I am not sure if the general topics were more in my current areas of interest or if the quality of the work was higher than normal, but I found a large number of papers very interesting this year—many more than I could possibly describe. Below are just a few that I found particularly interesting.
Language Independent and Unsupervised Acoustic Models for Speech Recognition and Keyword Spotting by Kate M. Knill, Mark J.F. Gales, Anton Ragni, Shakti P. Rath:
Building truly multilingual speech recognition systems has long been a goal in the field. This work explores building multilingual acoustic models for a highly challenging dataset, the IARPA Babel data. All languages are mapped to a common phone set. Surprisingly, the acoustic models actually produce results that are not garbage, even without any in language training data. They further use the language independent system to transcribe in-language data—as with other work on this project, they assume a limited lexicon and language model exists. This further improves results and actually meets the targets for the task on some of the easier Babel languages. This is particularly impressive when you consider how poor the language model actually is.
Long Short-Term Memory Recurrent Neural Network Architectures for Large Scale
Acoustic Modeling by Haşim Sak, Andrew Senior, Fran.oise Beaufays:
I think this was a highly anticipated talk. The entire room was filled and plenty of people were standing too (though it was like that for much of this session). The LSTM has been seen before for LVCSR, but this paper presented Google’s current best results on their in-house dataset. Two aspects in particular are interesting for LSTMs. Unlike standard DNN architectures, they do not need large frame windows on input, only a single frame is given at each step. Google’s best performing system not only beats their traditional DNN system, but does so with only 10% of the parameters.
Acoustic Modeling with Deep Neural Networks Using Raw Time Signal for LVCSR by Zoltán Tüske, Pavel Golik, Ralf Schlüter, Hermann Ney:
Note that this paper also won a best student paper award. Recognition with DNNs from the raw time signal has been tried several times before, however, the results have been poor. In the cases where reasonable results were obtained, some type of transformation was actually applied to the time signal, so it was not truly the raw time signal. In this work, the only transformation applied to the time signal is mean and variance normalization. Their initial results found the raw signal performed dramatically worse than typical speech features. Instead of being satisfied with a negative result, they continued their investigation. By switching to rectified linear unit (ReLU) activations, they saw a rather large increase in performance. When they increased the amount of training data (from 50 hours to 250 hours) they saw another large increase in performance. It may be that the DNN just requires more data to learn when not supplied with expertly crafted features. Finally, they obtained a result that was 10% worse relative to standard MFCC features, an impressive and exciting result.

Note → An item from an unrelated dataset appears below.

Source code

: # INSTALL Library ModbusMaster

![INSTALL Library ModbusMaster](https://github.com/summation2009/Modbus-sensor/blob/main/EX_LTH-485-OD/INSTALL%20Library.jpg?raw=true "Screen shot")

Word Embeddings for Speech Recognition by Samy Bengio, Georg Heigold:
While recently many labs have moved to using DNNs for acoustic modeling as opposed to GMMs, the same tied-state structure remains. This work attempts to partially change this situation by using a DNN to directly predict words.It reminds me of the segmental CRF work in the sense that it tries to break out of the frame, but still requires an initial segmentation. An obvious approach would be to train a DNN with a separate word for each target. The downside is the inability of such a system to handle OOV words. This paper avoids this pitfall by embedding the word in a feature space that allows any word to be represented. While the system does not outperform a baseline, the results are good enough to be intrigued by the approach. Combined with a standard system, they obtain a tiny gain.

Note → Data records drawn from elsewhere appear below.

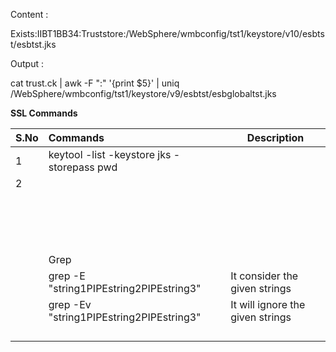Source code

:Content :

Exists:IIBT1BB34:Truststore:/WebSphere/wmbconfig/tst1/keystore/v10/esbtst/esbtst.jks

Output :

cat trust.ck | awk -F ":" '{print $5}' | uniq
/WebSphere/wmbconfig/tst1/keystore/v9/esbtst/esbglobaltst.jks

**SSL Commands**


| S.No | Commands                                   | Description                      |
| ------ | :------------------------------------------- | ---------------------------------- |
| 1    | keytool -list -keystore jks -storepass pwd |                                  |
| 2    |                                            |                                  |
|      |                                            |                                  |
|      |                                            |                                  |
|      |                                            |                                  |
|      |                                            |                                  |
|      |                                            |                                  |
|      |                                            |                                  |
|      |                                            |                                  |
|      |                                            |                                  |
|      |                                            |                                  |
|      |                                            |                                  |
|      |                                            |                                  |
|      |                                            |                                  |
|      |                                            |                                  |
|      |                                            |                                  |
|      |                                            |                                  |
|      |                                            |                                  |
|      | Grep                                       |                                  |
|      | grep -E "string1PIPEstring2PIPEstring3"    | It consider the given strings    |
|      | grep -Ev "string1PIPEstring2PIPEstring3"   | It will ignore the given strings |
|      |                                            |                                  |
|      |                                            |                                  |
|      |                                            |                                  |
|      |                                            |                                  |
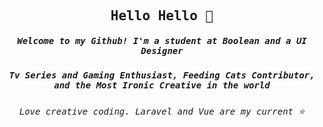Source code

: <h2 align="center"><samp> Hello Hello 👋 </samp></h2>
<h5 align="center"><samp> Welcome to my Github! I'm a student at Boolean and a UI Designer</samp></h5>
<h5 align="center"><samp> Tv Series and Gaming Enthusiast, Feeding Cats Contributor, and the Most Ironic Creative in the world </samp></h5>
<h6 align="center"><samp> Love creative coding. Laravel and Vue are my current &#11088;  </samp></h6>


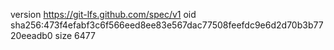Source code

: version https://git-lfs.github.com/spec/v1
oid sha256:473f4efabf3c6f566eed8ee83e567dac77508feefdc9e6d2d70b3b7720eeadb0
size 6477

Autoregressive Product of Multi-Frame Predictions Can Improve the Accuracy of Hybrid Models by Navdeep Jaitly, Vincent Vanhoucke, Geoffrey Hinton:
One of the reasons I liked this work was that it used the DNN to jointly predict the state for a sequence of frames. While not the first work to explore this, it was the first time I had seen it. During decoding the system still only moves through the signal one step at a time. This produces multiple estimates for the target at each frame. By combining the scores using the geometric mean, they found a nice gain over the baseline system. There probably was not room in the paper, but I would have liked to see further analysis. For instance, what were the frame error rates when predicting at the various offsets? I am curious what the difference in accuracy is between the model that predicts the frame at t = -3 and t =0.